# [Prompt]
Each line below from the one containing "right hip: (40, 102)" through the one containing "right front paw: (497, 257)" should be output exactly as it stands, and no other line should appear.

# [Data for the task]

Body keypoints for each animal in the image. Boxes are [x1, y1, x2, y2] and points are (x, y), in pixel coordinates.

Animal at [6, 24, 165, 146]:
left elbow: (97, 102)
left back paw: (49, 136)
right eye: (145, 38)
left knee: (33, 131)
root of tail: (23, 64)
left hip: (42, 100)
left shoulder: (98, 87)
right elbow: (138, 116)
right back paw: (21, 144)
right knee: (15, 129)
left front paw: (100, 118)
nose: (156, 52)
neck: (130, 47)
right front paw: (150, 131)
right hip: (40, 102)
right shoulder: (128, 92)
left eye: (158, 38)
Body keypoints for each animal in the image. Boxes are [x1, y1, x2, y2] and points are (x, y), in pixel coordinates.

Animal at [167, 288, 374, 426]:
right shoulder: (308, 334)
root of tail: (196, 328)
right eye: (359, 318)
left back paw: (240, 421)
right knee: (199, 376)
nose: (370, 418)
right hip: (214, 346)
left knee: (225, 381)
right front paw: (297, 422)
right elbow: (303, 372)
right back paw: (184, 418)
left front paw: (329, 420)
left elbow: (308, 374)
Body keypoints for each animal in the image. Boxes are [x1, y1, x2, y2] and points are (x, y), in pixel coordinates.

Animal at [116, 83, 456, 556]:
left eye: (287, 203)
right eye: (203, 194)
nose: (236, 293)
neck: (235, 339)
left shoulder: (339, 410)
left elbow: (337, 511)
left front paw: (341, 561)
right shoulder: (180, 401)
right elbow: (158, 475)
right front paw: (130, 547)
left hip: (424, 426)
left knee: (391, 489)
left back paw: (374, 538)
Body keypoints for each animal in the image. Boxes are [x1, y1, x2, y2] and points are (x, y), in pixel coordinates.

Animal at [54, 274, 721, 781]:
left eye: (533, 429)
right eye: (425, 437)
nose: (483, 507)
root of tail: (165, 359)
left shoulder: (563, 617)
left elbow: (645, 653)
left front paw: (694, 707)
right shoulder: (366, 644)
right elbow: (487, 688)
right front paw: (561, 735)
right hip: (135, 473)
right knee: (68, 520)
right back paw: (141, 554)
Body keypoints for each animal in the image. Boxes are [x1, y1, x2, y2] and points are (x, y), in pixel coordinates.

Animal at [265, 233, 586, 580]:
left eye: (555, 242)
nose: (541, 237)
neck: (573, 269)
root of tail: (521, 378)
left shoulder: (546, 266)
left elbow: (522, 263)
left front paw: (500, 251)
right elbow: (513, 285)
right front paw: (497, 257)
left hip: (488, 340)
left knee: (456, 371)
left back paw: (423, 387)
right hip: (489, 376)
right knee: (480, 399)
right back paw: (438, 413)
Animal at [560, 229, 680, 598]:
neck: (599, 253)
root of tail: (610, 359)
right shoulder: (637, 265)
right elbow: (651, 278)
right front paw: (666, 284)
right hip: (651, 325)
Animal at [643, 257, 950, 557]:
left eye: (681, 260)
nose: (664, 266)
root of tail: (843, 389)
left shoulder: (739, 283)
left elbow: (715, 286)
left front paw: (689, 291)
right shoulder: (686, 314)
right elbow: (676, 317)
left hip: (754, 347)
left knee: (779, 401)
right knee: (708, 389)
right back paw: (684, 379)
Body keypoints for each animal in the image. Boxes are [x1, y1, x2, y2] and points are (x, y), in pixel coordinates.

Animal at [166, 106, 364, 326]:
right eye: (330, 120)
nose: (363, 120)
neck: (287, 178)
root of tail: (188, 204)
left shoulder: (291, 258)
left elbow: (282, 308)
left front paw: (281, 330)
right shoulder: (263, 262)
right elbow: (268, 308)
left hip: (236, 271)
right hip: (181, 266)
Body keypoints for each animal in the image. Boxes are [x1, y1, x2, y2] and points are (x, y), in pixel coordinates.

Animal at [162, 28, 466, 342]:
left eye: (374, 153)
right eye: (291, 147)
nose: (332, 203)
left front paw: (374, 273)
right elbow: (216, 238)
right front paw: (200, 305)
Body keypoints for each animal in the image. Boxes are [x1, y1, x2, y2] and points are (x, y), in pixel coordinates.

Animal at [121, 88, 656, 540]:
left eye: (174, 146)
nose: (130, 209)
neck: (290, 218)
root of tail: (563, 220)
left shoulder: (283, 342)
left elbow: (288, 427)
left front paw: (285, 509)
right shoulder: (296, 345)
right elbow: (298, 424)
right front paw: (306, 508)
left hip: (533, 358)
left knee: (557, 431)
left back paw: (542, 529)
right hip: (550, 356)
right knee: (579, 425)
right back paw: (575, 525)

# [Exercise result]
right hip: (40, 102)
right shoulder: (128, 92)
left eye: (158, 38)
Body keypoints for each animal in the image. Boxes are [x1, y1, x2, y2] and points are (x, y), in pixel coordinates.

Animal at [167, 288, 374, 426]:
right shoulder: (308, 334)
root of tail: (196, 328)
right eye: (359, 318)
left back paw: (240, 421)
right knee: (199, 376)
nose: (370, 418)
right hip: (214, 346)
left knee: (225, 381)
right front paw: (297, 422)
right elbow: (303, 372)
right back paw: (184, 418)
left front paw: (329, 420)
left elbow: (308, 374)
Body keypoints for each animal in the image. Boxes are [x1, y1, x2, y2] and points are (x, y), in pixel coordinates.

Animal at [116, 83, 456, 556]:
left eye: (287, 203)
right eye: (203, 194)
nose: (236, 293)
neck: (235, 339)
left shoulder: (339, 410)
left elbow: (337, 511)
left front paw: (341, 561)
right shoulder: (180, 401)
right elbow: (158, 475)
right front paw: (130, 547)
left hip: (424, 426)
left knee: (391, 489)
left back paw: (374, 538)
Body keypoints for each animal in the image. Boxes are [x1, y1, x2, y2] and points are (x, y), in pixel coordinates.

Animal at [54, 274, 721, 781]:
left eye: (533, 429)
right eye: (425, 437)
nose: (483, 507)
root of tail: (165, 359)
left shoulder: (563, 617)
left elbow: (645, 653)
left front paw: (694, 707)
right shoulder: (366, 644)
right elbow: (487, 688)
right front paw: (561, 735)
right hip: (135, 473)
right knee: (68, 520)
right back paw: (141, 554)
Body keypoints for each animal in the image. Boxes are [x1, y1, x2, y2] and points are (x, y), in pixel coordinates.

Animal at [265, 233, 586, 580]:
left eye: (555, 242)
nose: (541, 237)
neck: (573, 269)
root of tail: (521, 378)
left shoulder: (546, 266)
left elbow: (522, 263)
left front paw: (500, 251)
right elbow: (513, 285)
right front paw: (497, 257)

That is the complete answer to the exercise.